## Try it
Please repeat, from the entries that follow, the lines from the one containing "Outline in panel" through the one containing "Show by its" exactly, adding nothing.

## Entries shown
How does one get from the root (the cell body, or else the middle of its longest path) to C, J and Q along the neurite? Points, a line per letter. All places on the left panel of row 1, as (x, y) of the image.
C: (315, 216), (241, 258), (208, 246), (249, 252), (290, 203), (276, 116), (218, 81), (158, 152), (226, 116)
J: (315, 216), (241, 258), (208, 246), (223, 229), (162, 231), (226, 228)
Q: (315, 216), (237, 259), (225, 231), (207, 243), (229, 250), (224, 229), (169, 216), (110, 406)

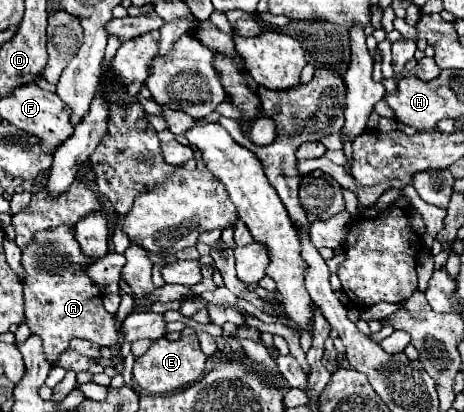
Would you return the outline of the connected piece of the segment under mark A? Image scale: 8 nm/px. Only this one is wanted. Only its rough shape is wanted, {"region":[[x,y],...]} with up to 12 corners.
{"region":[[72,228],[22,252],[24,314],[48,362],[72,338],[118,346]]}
==
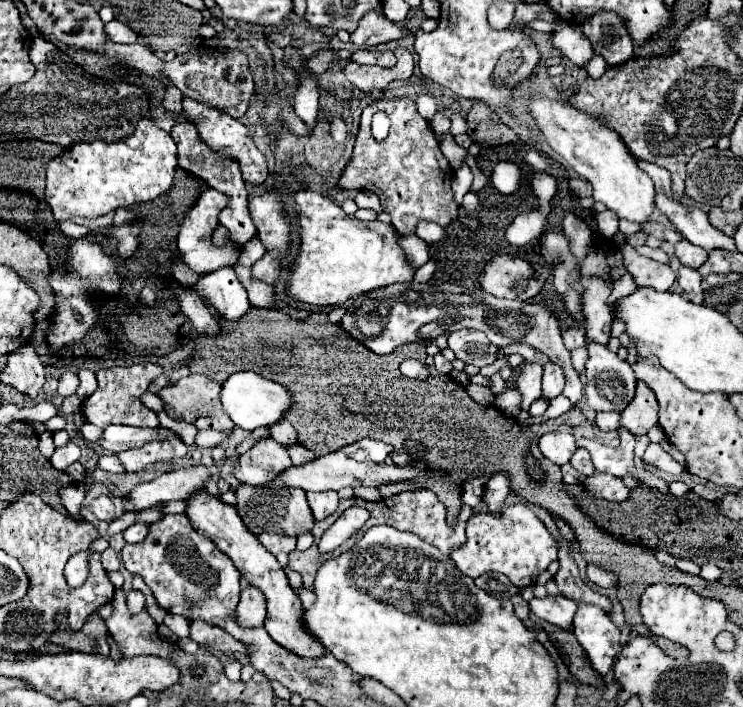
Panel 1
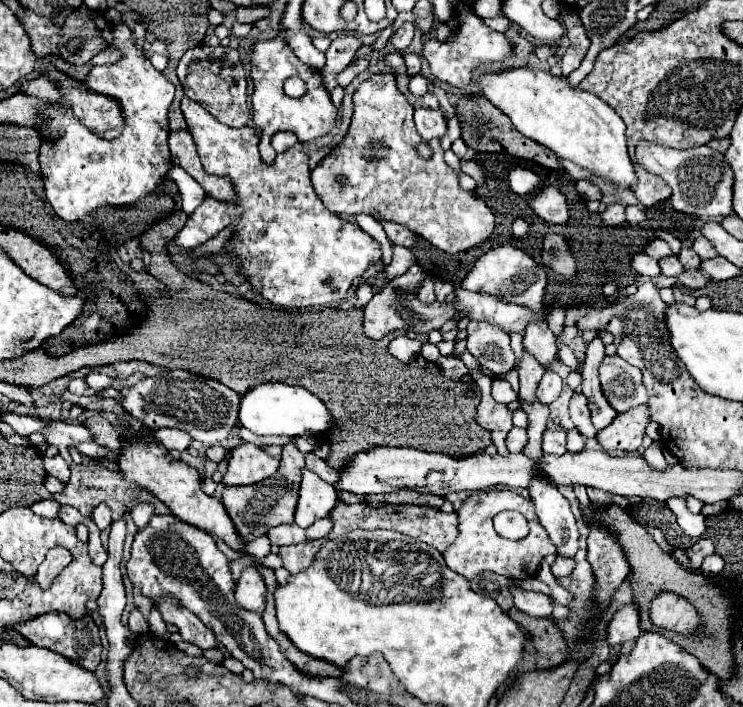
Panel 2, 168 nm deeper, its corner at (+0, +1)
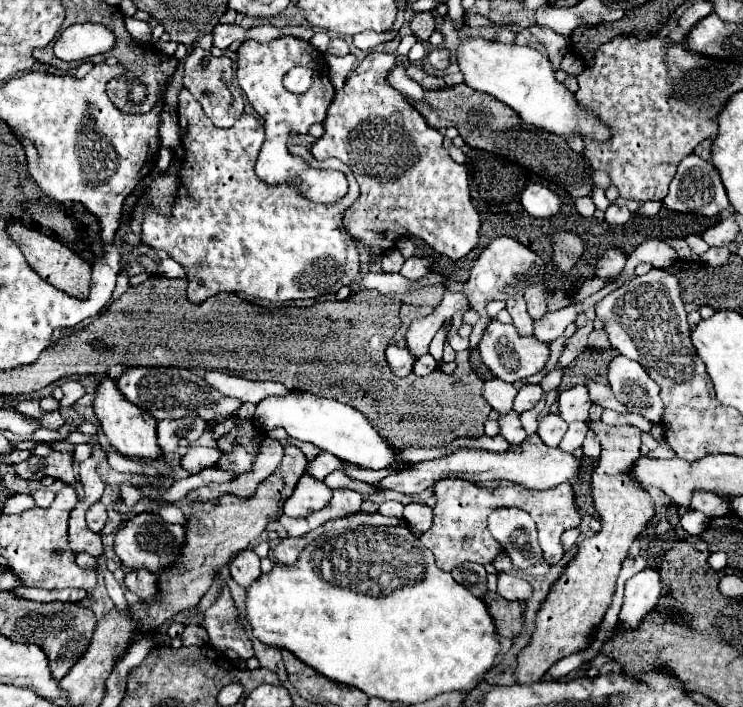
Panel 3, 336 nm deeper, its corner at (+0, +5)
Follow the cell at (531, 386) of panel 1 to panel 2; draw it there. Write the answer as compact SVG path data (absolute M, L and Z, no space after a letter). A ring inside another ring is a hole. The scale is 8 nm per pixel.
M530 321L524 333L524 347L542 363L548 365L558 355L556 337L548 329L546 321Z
--
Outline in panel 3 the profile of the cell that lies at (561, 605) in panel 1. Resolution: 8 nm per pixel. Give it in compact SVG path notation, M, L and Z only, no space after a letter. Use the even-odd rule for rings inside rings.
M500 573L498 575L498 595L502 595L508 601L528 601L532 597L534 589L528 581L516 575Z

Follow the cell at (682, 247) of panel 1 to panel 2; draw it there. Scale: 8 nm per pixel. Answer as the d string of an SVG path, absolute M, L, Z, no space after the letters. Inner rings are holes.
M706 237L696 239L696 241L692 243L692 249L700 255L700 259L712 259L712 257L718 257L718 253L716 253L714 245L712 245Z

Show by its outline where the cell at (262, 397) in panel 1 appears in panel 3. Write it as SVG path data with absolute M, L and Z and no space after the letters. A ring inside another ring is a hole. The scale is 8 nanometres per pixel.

## Output
Outline in panel 3 the profile of the cell that lies at (561, 605) in panel 1. Resolution: 8 nm per pixel. Give it in compact SVG path notation, M, L and Z only, no space after a letter. Use the even-odd rule for rings inside rings.
M500 573L498 575L498 595L502 595L508 601L528 601L532 597L534 589L528 581L516 575Z

Follow the cell at (682, 247) of panel 1 to panel 2; draw it there. Scale: 8 nm per pixel. Answer as the d string of an SVG path, absolute M, L, Z, no space after the letters. Inner rings are holes.
M706 237L696 239L696 241L692 243L692 249L700 255L700 259L712 259L712 257L718 257L718 253L716 253L714 245L712 245Z

Show by its outline where the cell at (262, 397) in panel 1 appears in panel 3. Write it as SVG path data with absolute M, L and Z and no space after the letters. A ring inside another ring is a hole. The scale is 8 nanometres per pixel.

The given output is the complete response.